WHO Collaborating Centre for Infectious Disease Epidemiology and Control, School of Public Health, Li Ka Shing, Faculty of Medicine, The University of Hong Kong, Pok Fu Lam, Hong Kong Special Administrative Region, China.
Saw Swee Hock School of Public Health, National University of Singapore and National University Health System, Tahir Foundation Building, 12 Science Drive 2, Singapore, 117549, Singapore.
Sci Rep. 2020 Nov 24;10(1):20469. doi: 10.1038/s41598-020-76888-4.
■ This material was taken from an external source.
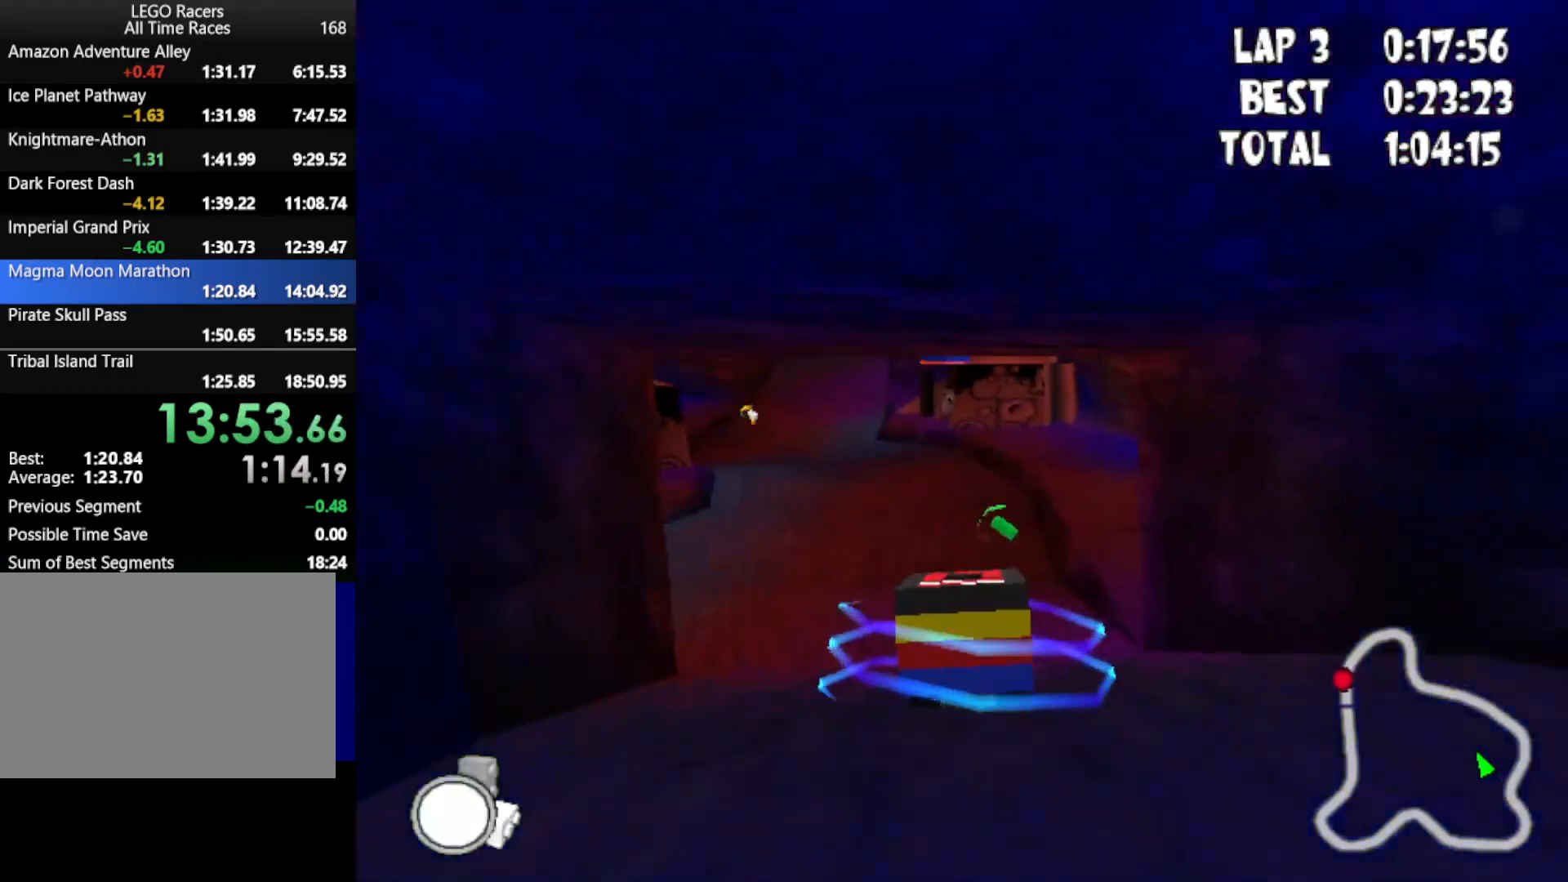
{"keys": ["up"], "events": [[300, "right", "down"], [433, "right", "up"]]}
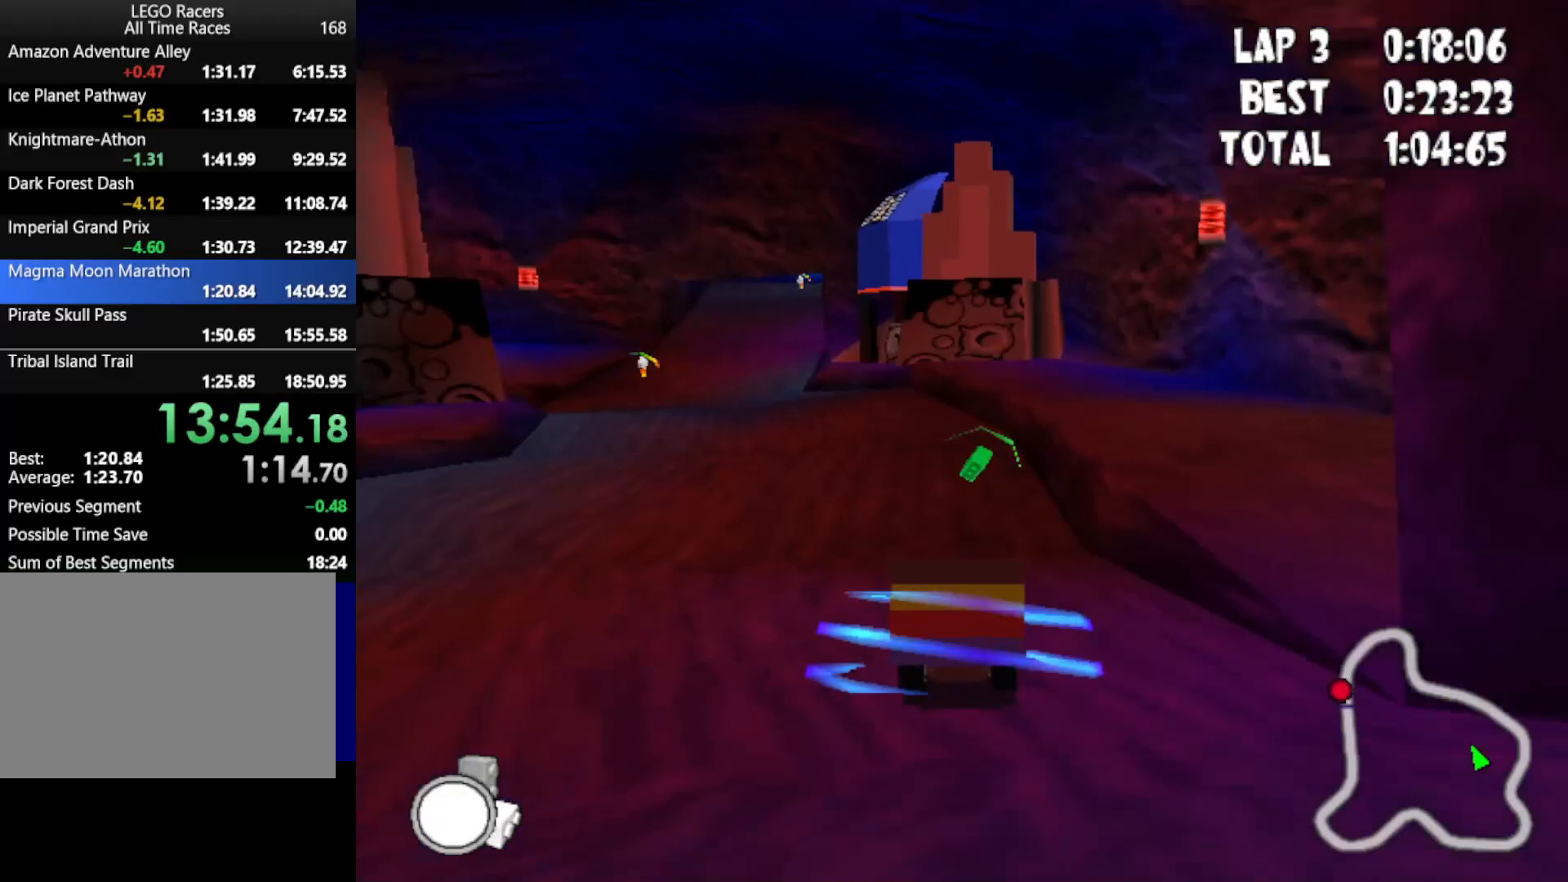
{"keys": ["left", "up"], "events": [[167, "left", "down"]]}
Meteorological drivers are known to affect transmissibility of respiratory viruses including respiratory syncytial virus (RSV), but there are few studies quantifying the role of these drivers. We used daily RSV hospitalization data to estimate the daily effective reproduction number (R), a real-time measure of transmissibility, and examined its relationship with environmental drivers in Singapore from 2005 through 2015. We used multivariable regression models to quantify the proportion of the variance in R explained by each meteorological driver. After constructing a basic model for RSV seasonality, we found that by adding meteorological variables into this model we were able to explain a further 15% of the variance in RSV transmissibility. Lower and higher value of mean temperature, diurnal temperature range (DTR), precipitation and relative humidity were associated with increased RSV transmissibility, while higher value of maximum wind speed was correlated with decreased RSV transmissibility. We found that a number of meteorological drivers were associated with RSV transmissibility. While indoor conditions may differ from ambient outdoor conditions, our findings are indicative of a role of ambient temperature, humidity and wind speed in affecting RSV transmission that could be biological or could reflect indirect effects via the consequences on time spent indoors.
气象因素已知会影响呼吸道病毒(包括呼吸道合胞病毒 RSV)的传播力,但目前很少有研究量化这些因素的作用。我们使用每日 RSV 住院数据来估计每日有效繁殖数(R),这是衡量传染性的实时指标,并在 2005 年至 2015 年期间检查了其与新加坡环境因素的关系。我们使用多变量回归模型来量化每个气象因素对 R 的方差的解释比例。在为 RSV 季节性构建了基本模型之后,我们发现通过将气象变量添加到该模型中,我们能够进一步解释 RSV 传染性变化的 15%。平均温度、日较差(DTR)、降水和相对湿度较低和较高值与 RSV 传染性增加有关,而最大风速较高值与 RSV 传染性降低有关。我们发现,许多气象因素与 RSV 的传染性有关。虽然室内条件可能与室外环境条件不同,但我们的研究结果表明,环境温度、湿度和风速对 RSV 传播的影响可能是生物学的,也可能反映了通过对室内活动时间的影响产生的间接影响。